Gaussian process regression with physics-guided pseudo-sample augmentation for wear prediction under sparse measurements in milling
摘要
Tool wear prediction is essential to ensure machining quality and sustainability. Hybrid physics-data Gaussian process regression (GPR) methods integrate domain knowledge with data-driven learning, but a fundamental challenge remains due to an inherent GPR characteristic: when trained on sparse measurements, GPR struggles to extrapolate accurately as tool wear progresses beyond the training distribution, leading to increased uncertainty and prediction errors.
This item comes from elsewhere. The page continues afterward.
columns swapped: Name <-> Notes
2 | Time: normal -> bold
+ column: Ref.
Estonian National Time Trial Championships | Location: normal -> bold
This work proposes Gaussian process regression with physics-guided pseudo-samples (GPR-PPS), which addresses this extrapolation issue by enriching the training set with synthetic wear labels at intermediate cuts between sparse measurements. Pseudo-samples are generated by fitting a physics-based flank-wear function to recent GPR predictions and realigning the fitted curve to measured values. These samples are then incorporated into the GPR training set alongside real measurements to predict tool flank wear values across the tool’s operational life. The proposed framework is evaluated on high-speed milling experiments using multi-sensor signals, and the results demonstrate that the proposed method accurately forecasts the entire tool life cycle while using as little as 9.5% of the tool’s life span as initial labeled training data. Compared to conventional machine learning baselines, the proposed approach exhibits superior predictive performance and robustness under limited data conditions.